Using Shopify Bulk Operations API to Validate Product SKUs

Question

I’m working on a project where I need to validate a list of SKUs (stored in a CSV file) against the SKUs present in my Shopify store. My goal is to determine which SKUs from the CSV file are present in the store and which ones are missing. Here's what I’ve done so far, the issue I’m running into, and the full script I’m using.

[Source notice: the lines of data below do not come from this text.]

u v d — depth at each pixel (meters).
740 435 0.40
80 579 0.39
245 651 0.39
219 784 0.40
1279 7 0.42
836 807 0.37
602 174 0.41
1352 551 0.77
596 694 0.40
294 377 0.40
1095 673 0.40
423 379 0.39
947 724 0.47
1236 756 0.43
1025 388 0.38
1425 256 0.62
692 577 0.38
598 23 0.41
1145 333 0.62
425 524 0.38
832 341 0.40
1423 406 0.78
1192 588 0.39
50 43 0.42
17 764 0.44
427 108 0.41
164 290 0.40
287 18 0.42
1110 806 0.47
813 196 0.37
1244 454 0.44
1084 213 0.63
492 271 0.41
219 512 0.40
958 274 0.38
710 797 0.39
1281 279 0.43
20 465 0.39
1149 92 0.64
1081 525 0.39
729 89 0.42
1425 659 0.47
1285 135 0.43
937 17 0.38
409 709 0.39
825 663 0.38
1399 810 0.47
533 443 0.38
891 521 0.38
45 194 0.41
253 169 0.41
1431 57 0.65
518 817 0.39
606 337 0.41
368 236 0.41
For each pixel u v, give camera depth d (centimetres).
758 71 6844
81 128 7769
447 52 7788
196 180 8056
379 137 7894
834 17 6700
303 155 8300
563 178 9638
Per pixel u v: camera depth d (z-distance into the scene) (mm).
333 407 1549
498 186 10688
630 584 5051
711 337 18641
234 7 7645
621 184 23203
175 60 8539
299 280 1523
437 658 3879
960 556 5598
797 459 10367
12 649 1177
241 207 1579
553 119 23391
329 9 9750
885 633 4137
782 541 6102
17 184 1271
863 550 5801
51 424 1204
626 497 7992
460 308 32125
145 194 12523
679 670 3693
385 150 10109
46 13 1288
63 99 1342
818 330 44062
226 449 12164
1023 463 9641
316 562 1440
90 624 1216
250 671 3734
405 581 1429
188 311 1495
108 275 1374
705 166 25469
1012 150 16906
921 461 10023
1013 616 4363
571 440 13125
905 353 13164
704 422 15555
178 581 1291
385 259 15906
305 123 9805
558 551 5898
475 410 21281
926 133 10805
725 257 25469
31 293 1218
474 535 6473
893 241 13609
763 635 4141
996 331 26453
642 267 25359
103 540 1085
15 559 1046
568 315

What I’m Trying to Achieve

Input: I have a CSV file (skus.csv) containing a list of SKUs to validate.
Goal:
- Fetch all SKUs from my Shopify store using the Bulk Operations API.
- Compare the store SKUs with the ones in the CSV file.
- Generate a report (sku_comparison_results.csv) showing which SKUs are present or missing.

The Issue

Despite the bulk operation completing successfully, all SKUs from my input CSV file are marked as "Missing," even though I manually verified that some of them exist in the store.

I suspect one of the following could be causing the issue:

Data Fetching: My query might not be correctly fetching all SKUs from the store. For example, unpublished products, empty SKUs, or paginated results might be missed.
Comparison Logic: There could be issues with whitespace, case sensitivity, or formatting when comparing SKUs from the two files.

My Full Script

Step 1: Fetch SKUs from Shopify

import requests
import time
import pandas as pd

SHOPIFY_STORE_DOMAIN = "your-store.myshopify.com"
ACCESS_TOKEN = "your-access-token"

API_URL = f"https://{SHOPIFY_STORE_DOMAIN}/admin/api/2023-01/graphql.json"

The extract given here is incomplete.